Written exercise: Name every actor mentioned in the film review below.

I’m torn right down the middle about the film. It’s a bold interpretation but claustrophobic – after a while you long for a bit of air and the few exterior shots come as a relief. The desire to break free from the rut of British costume drama is understandable but what you gain in novelty you lose in drama. This feels more like a textual analysis than storytelling. The love between Karenina and Vronsky (Aaron Taylor-Johnson) doesn’t seem to be fuelled by any all-consuming passion, more an idle curiosity. I guess I am expected to mention Brecht around here but perhaps the real inspiration was to make a commercially viable Peter Greenaway film.

Keira Knightley is in many ways astutely cast as Karenina – everybody loves to see her suffer in posh frocks – but the repeated deployment of her wrinkle-nosed laugh and fanged smile would seem to be inadequate to the task. She is like a child playing with the grown-ups or Miranda Richardson’s Queen Elizabeth in Blackadder played straight. Yet there’s something to her. That face is such an odd, contradictory construction that its workings are rarely without interest.

Material:
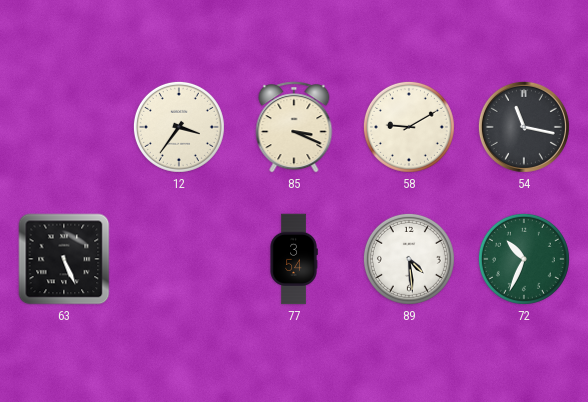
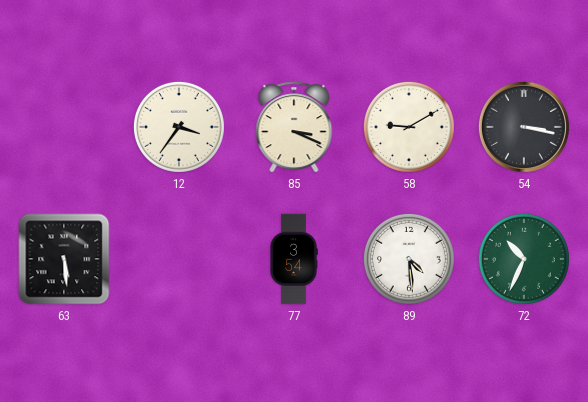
54: 11:17 -> 3:17
63: 5:26 -> 5:29
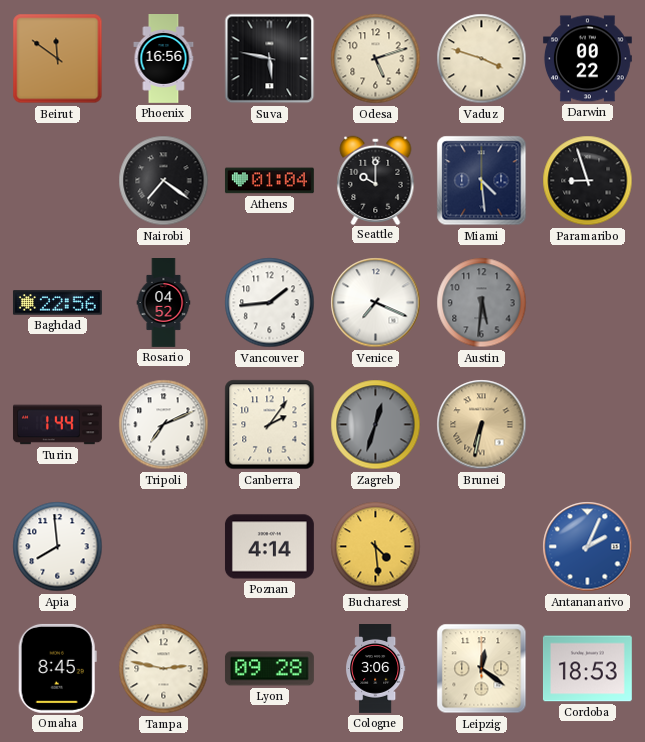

Output for this exercise: Aaron Taylor-Johnson, Keira Knightley, Miranda Richardson